The Charlemagne Connection
“a compulsive and highly satisfying intelligent read.”
This is the second book in the Commander Charlemagne Truchaud series featuring the worldly detective with la Police Nationale Paris. Like its predecessor, The Richebourg Affair, this adventure is based primarily in the little Burgundy village of Nuits-Saint-Georges, in France.
A young German tourist, Horst Witter, seems to have gone missing from the local campsite he resided at in Nuits-Saint-Georges. The concerned camp owner, Madame Blanchard, reports Witter’s apparent disappearance to the local police and insists they look into it. The police search Witter’s camper (a battered and rusted Volkswagen Kombi) but find nothing untoward or sinister. Instead, they come up with an unoriginal idea that the young man has probably found a job, lover, or just got fed-up with the local area.

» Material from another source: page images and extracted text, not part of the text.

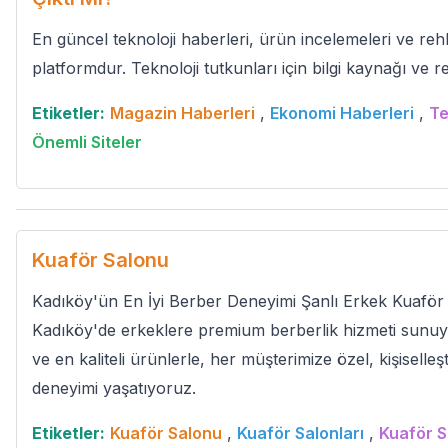
En güncel teknoloji haberleri, ürün incelemeleri ve reh
platformdur. Teknoloji tutkunları için bilgi kaynağı ve r
Etiketler:
Magazin Haberleri
,
Ekonomi Haberleri
,
Te
Önemli Siteler
Kuaför Salonu
Kadıköy'ün En İyi Berber Deneyimi Şanlı Erkek Kuaför o
Kadıköy'de erkeklere premium berberlik hizmeti sun
ve en kaliteli ürünlerle, her müşterimize özel, kişiselleşt
deneyimi yaşatıyoruz.
Etiketler:
Kuaför Salonu
,
Kuaför Salonları
,
Kuaför S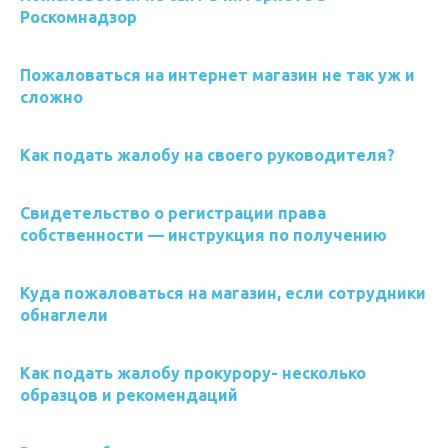
Роскомнадзор
Пожаловаться на интернет магазин не так уж и
сложно
Как подать жалобу на своего руководителя?
Свидетельство о регистрации права
собственности — инструкция по получению
Куда пожаловаться на магазин, если сотрудники
обнаглели
Как подать жалобу прокурору- несколько
образцов и рекомендаций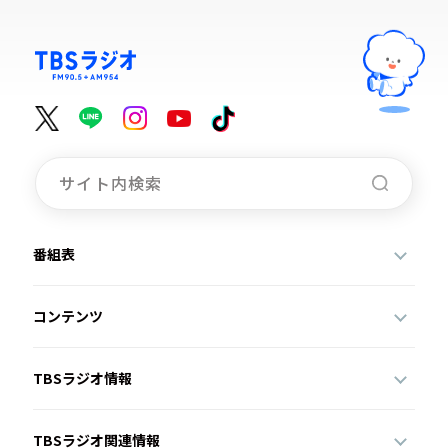
番組表
コンテンツ
TBSラジオ情報
TBSラジオ関連情報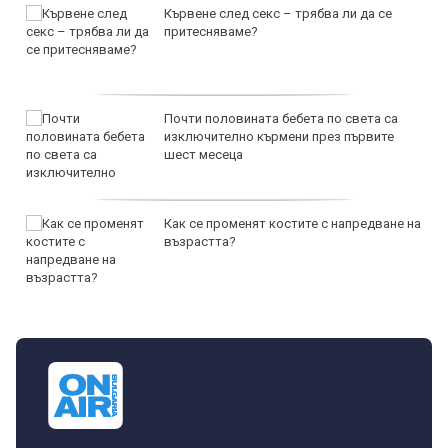
Кървене след секс – трябва ли да се
притесняваме?
Почти половината бебета по света са
изключително кърмени през първите
шест месеца
Как се променят костите с напредване на
възрастта?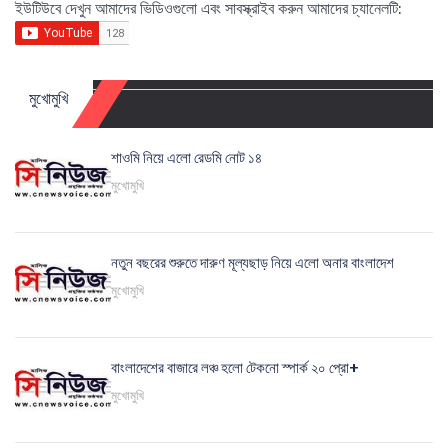
ইউটিউবে দেখুন আমাদের ভিডিওগুলো এবং সাবস্ক্রাইব করুন আমাদের চ্যানেলটি:
মুখোমুখি
শাওমি নিয়ে এলো রেডমি নোট ১৪
মুখোমুখি
নতুন বছরের শুরুতে দারুণ মূল্যছাড় নিয়ে এলো অনার বাংলাদেশ
মুখোমুখি
বাংলাদেশের বাজারে লঞ্চ হলো টেকনো স্পার্ক ২০ প্রো+
মুখোমুখি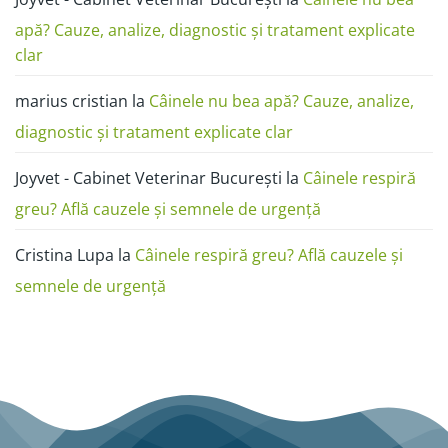
sau
dermatită
apă? Cauze, analize, diagnostic și tratament explicate
clar
marius cristian
la
Câinele nu bea apă? Cauze, analize,
diagnostic și tratament explicate clar
Joyvet - Cabinet Veterinar București
la
Câinele respiră
greu? Află cauzele și semnele de urgență
Cristina Lupa
la
Câinele respiră greu? Află cauzele și
semnele de urgență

They neatly close the ‘missing person’ case, and move Witter’s abandoned camper to the police compound, soon forgetting all about it. That is, until a decomposing body is found in the woods . . .
Meanwhile back in Paris, Commander Charlemagne Truchaud is at his desk, looking out the window of his office, while enjoying a lovely spring day and a bit of daydreaming. The phone rings annoyingly, disturbing his thoughts and the moment. He picks up the receiver:
“Truchaud!” he said into it.
‘Simon Marechale here. Do you have a moment?’ Marechale was master vintner of Charlemagne family’s wine business, down in Nuits-Saint-Georges. He had been taken on to replace Charlemagne brother, who had died a few months previously under circumstances he would rather not think about.
‘Simon, I always have time for news from home,’ he replied cheerily.
‘Not this news, you won’t,’ the winemaker replied dryly.
Marechale quickly informs Charlemagne that his father, Philibert, a sufferer of Alzheimer’s, has been caught urinating in flower gardens in the neighborhood.
‘Oh dear god! I’ll be right down. See you later.’”
Obtaining some owed time-off, Charlemagne returns to Nuits-Saint-Georges, to consult with his widow sister-in-law, Michelle, on what to do with Philibert’s deteriorating health and other family matters.
However, despite being on leave, Charlemagne is approached by the town’s Deputy Mayor with a strange request to fill a vacant spot in the police force:
“‘Tell me, does the name Molleau mean anything to you?’
‘Yes,’ said Truchaud slowly. There was only one Molleau who had ever crossed his path.
‘You shot him,’ she said abruptly. Yes, that was the one he’d been thinking of too.
‘Yes, I did.’
‘He was our Municipal Police Chief.’
‘I was aware of that,’ said Truchaud carefully, but added, ‘I don’t suppose he was being a Municipal Police Chief when he tried to kill me.’”
Like the vineyards of Nuits-Saint-Georges, Cartmel is in fine form as he once again teams up with France’s laconic and witty crime solver. Red herrings and shocks galore, interspersed with villainy, violence and vinification make The Charlemagne Connection a compulsive and highly satisfying intelligent read.